Use of Proceeds Modelling
6
Minutes Read
Published
October 3, 2025
Updated
October 3, 2025

How to Build Your First Use of Proceeds Model for Deeptech Startups

Learn how to allocate funding in your deeptech startup effectively, from R&D and prototyping to pilot project expenses, for optimal resource deployment.
Glencoyne Editorial Team
The Glencoyne Editorial Team is composed of former finance operators who have managed multi-million-dollar budgets at high-growth startups, including companies backed by Y Combinator. With experience reporting directly to founders and boards in both the UK and the US, we have led finance functions through fundraising rounds, licensing agreements, and periods of rapid scaling.

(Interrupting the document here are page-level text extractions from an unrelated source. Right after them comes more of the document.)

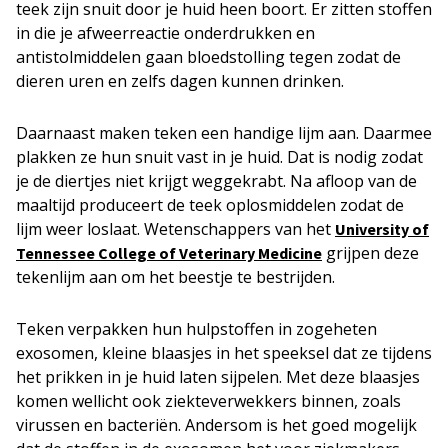
teek zijn snuit door je huid heen boort. Er zitten stoffen
in die je afweerreactie onderdrukken en
antistolmiddelen gaan bloedstolling tegen zodat de
dieren uren en zelfs dagen kunnen drinken.
Daarnaast maken teken een handige lijm aan. Daarmee
plakken ze hun snuit vast in je huid. Dat is nodig zodat
je de diertjes niet krijgt weggekrabt. Na afloop van de
maaltijd produceert de teek oplosmiddelen zodat de
lijm weer loslaat. Wetenschappers van het
University of
grijpen deze
Tennessee College of Veterinary Medicine
tekenlijm aan om het beestje te bestrijden.
Teken verpakken hun hulpstoffen in zogeheten
exosomen, kleine blaasjes in het speeksel dat ze tijdens
het prikken in je huid laten sijpelen. Met deze blaasjes
komen wellicht ook ziekteverwekkers binnen, zoals
virussen en bacteriën. Andersom is het goed mogelijk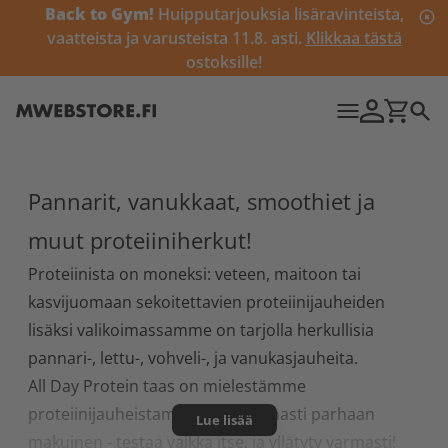
Back to Gym!
Huipputarjouksia lisäravinteista,
vaatteista ja varusteista 11.8. asti.
Klikkaa tästä
ostoksille!
Pannarit, vanukkaat, smoothiet ja
muut proteiiniherkut!
Proteiinista on moneksi: veteen, maitoon tai
kasvijuomaan sekoitettavien proteiinijauheiden
lisäksi valikoimassamme on tarjolla herkullisia
pannari-, lettu-, vohveli-, ja vanukasjauheita.
All Day Protein taas on mielestämme
proteiinijauheistamme ehdottomasti parhaan
Lue lisää
makuinen - testaa vaikka itse, ja yllätyty varmasti!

The Strategic Role of a Use of Proceeds Model in Deeptech

For a deeptech founder, budgeting feels different. Unlike a SaaS company with predictable monthly recurring revenue, your costs are lumpy, non-linear, and tied to scientific discovery, not just sales. You are funding breakthroughs, expensive prototypes, and long R&D cycles. This is where a credible Use of Proceeds (UoP) model becomes essential. It is not just a list of expenses; it is the bridge between your technical roadmap and your financial ask. It translates your vision for innovation into a concrete operational plan that investors can understand, scrutinize, and ultimately, fund.

A deeptech UoP model performs two critical jobs. Internally, it is your operating plan in dollars, guiding spending and hiring to ensure your runway lasts long enough to hit key targets. Externally, it is the proof point you show investors to demonstrate capital efficiency and strategic thinking. It answers their fundamental question: “If we give you this money, what exactly will you achieve, and how will that de-risk our investment?”

While a simple list of expenses might suffice at the earliest pre-seed stage, a detailed, milestone-driven UoP becomes non-negotiable for a significant seed round or beyond. It signals that you have moved from a research project to a commercially-focused venture. The goal of the funding is to reach the next “fundable inflection point”—a set of achievements so significant that they unlock the next, larger round of investment at a higher valuation. Your UoP is the map showing precisely how you will get there.

How to Allocate Funding in a Deeptech Startup: A Milestone-First Approach

When your development timeline is uncertain, traditional time-based budgeting can be misleading. The most effective method for deeptech startup financial planning is to work backward from your next fundable event. This milestone-driven approach shifts the focus from budgeting for activities to budgeting for outcomes, providing clarity for both your team and your investors.

Define Your Fundable Inflection Point

Start by defining what you need to prove to raise your Series A. Will it be a working prototype with specific performance metrics? A successful pilot project with a key industrial partner? The answer sets your ultimate target for the current funding round. This target is your fundable inflection point, the collection of evidence that materially reduces the risk in your venture.

With that target in mind, lay out the major technical and commercial milestones required to reach it. A typical runway for a seed round is 18-24 months, which gives you enough time to make substantial progress without over-extending the financing period. These milestones become the anchors for your entire budget. Instead of allocating funds to a generic bucket called “R&D,” you allocate capital to achieving “Prototype V2 demonstrating >95% efficiency” or “Complete pilot project with partner X.”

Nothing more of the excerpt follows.